The past and present cache tensors have the same shape (batch_size, D1, D2, …, max_sequence_length, …, Dn), with the sequence dimension (indicated by the axis attribute) being max_sequence_length, so the sizes of these tensors do not need to grow between iterations. The update tensor’s shape only differs from the cache tensors in the sequence dimension: (batch_size, D1, D2, …, sequence_length, …, Dn), where sequence_length <= max_sequence_length.

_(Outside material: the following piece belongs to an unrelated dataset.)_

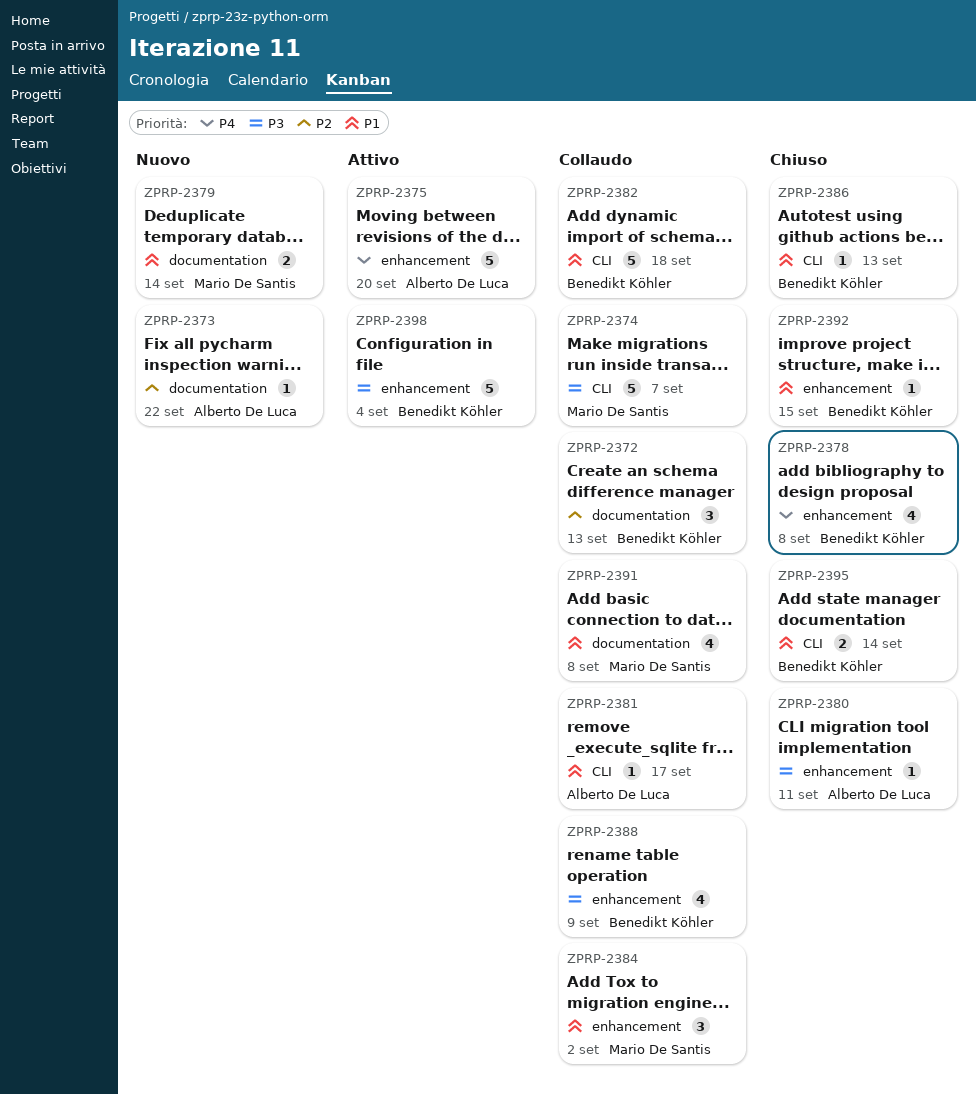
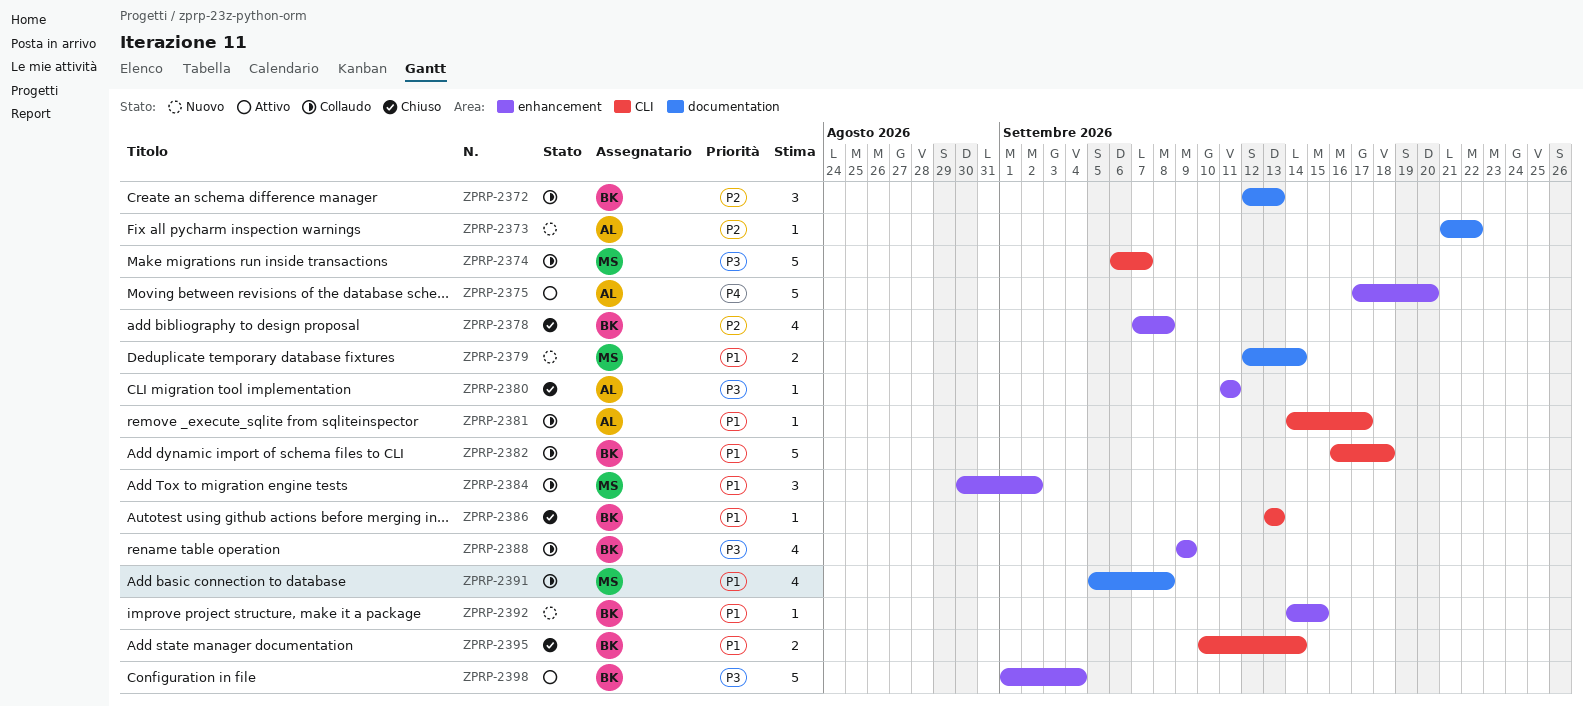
ZPRP-2378, priority: P4 -> P2
ZPRP-2392, status: Chiuso -> Nuovo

The optional write_indices input indicates the write index for each sample in the batch, assumed to be zero if not provided. When the mode attribute is set to “circular”, the write index is modulo max_sequence_length. The operation can be described using the following pseudocode:

for prefix_idx in np.ndindex(past_cache.shape[:axis]):
    batch_idx = prefix_idx[0]
    for sequence_idx in range(sequence_length):
        cache_idx = (*prefix_idx, write_indices[batch_idx] + sequence_idx)
        if mode == "circular":
            cache_idx = tuple(np.mod(np.asarray(cache_idx), max_sequence_length))
        update_idx = (*prefix_idx, sequence_idx)
        present_cache[cache_idx] = update[update_idx]

During the prefill phase of attention, only the first two inputs are needed. During the decode phase, write_indices is also needed so that the incoming key or value update can be appended after the last valid token for each sample in the batch.

Attributes

  • axis - INT (default is '-2'):

    Sequence dimension of the past_cache and update tensors. It cannot be 0 (the batch dimension). Default is -2.

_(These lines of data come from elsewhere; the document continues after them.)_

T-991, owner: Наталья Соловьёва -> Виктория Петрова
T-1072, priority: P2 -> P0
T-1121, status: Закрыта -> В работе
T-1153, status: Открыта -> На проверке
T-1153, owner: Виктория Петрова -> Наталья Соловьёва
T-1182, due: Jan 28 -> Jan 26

  • mode - STRING (default is 'linear'):

    Write mode of cache update. Supported modes include linear and circular. linear mode requires write_indices+sequence_length<=max_sequence_length. For circular mode, the updates happen in wrap-around fashion, ie, the update index is modulo max_sequence_length

Inputs

Between 2 and 3 inputs.

  • past_cache (heterogeneous) - T:

    Past state cache for key or value with shape (batch_size, D1, D2, ..., max_sequence_length, ..., Dn).

  • update (heterogeneous) - T:

    New update tensor with shape (batch_size, D1, D2, ..., sequence_length, ..., Dn).

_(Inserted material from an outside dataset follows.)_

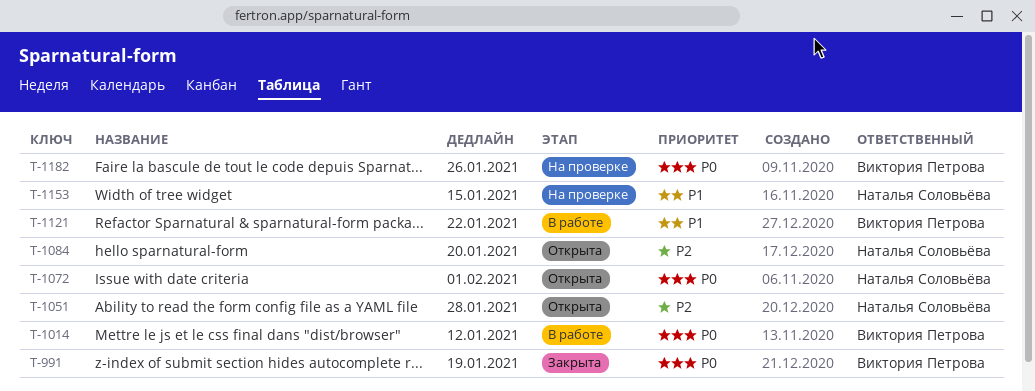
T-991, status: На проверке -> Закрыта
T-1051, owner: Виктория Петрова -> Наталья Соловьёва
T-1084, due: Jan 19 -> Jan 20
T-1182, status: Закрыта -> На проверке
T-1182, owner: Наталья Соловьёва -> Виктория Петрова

  • write_indices (optional, heterogeneous) - tensor(int64):

    Write indices for the incoming update tensor in the cache. Shape is (batch_size,). Assumed to be all zeros if not provided.

Outputs

  • present_cache (heterogeneous) - T:

    Updated cache. Same shape as past_cache.

Type Constraints

  • T in ( tensor(bfloat16), tensor(bool), tensor(complex128), tensor(complex64), tensor(double), tensor(float), tensor(float16), tensor(float4e2m1), tensor(float8e4m3fn), tensor(float8e4m3fnuz), tensor(float8e5m2), tensor(float8e5m2fnuz), tensor(float8e8m0), tensor(int16), tensor(int32), tensor(int4), tensor(int64), tensor(int8), tensor(string), tensor(uint16), tensor(uint32), tensor(uint4), tensor(uint64), tensor(uint8) ):

    Constrain input and output types to any tensor type.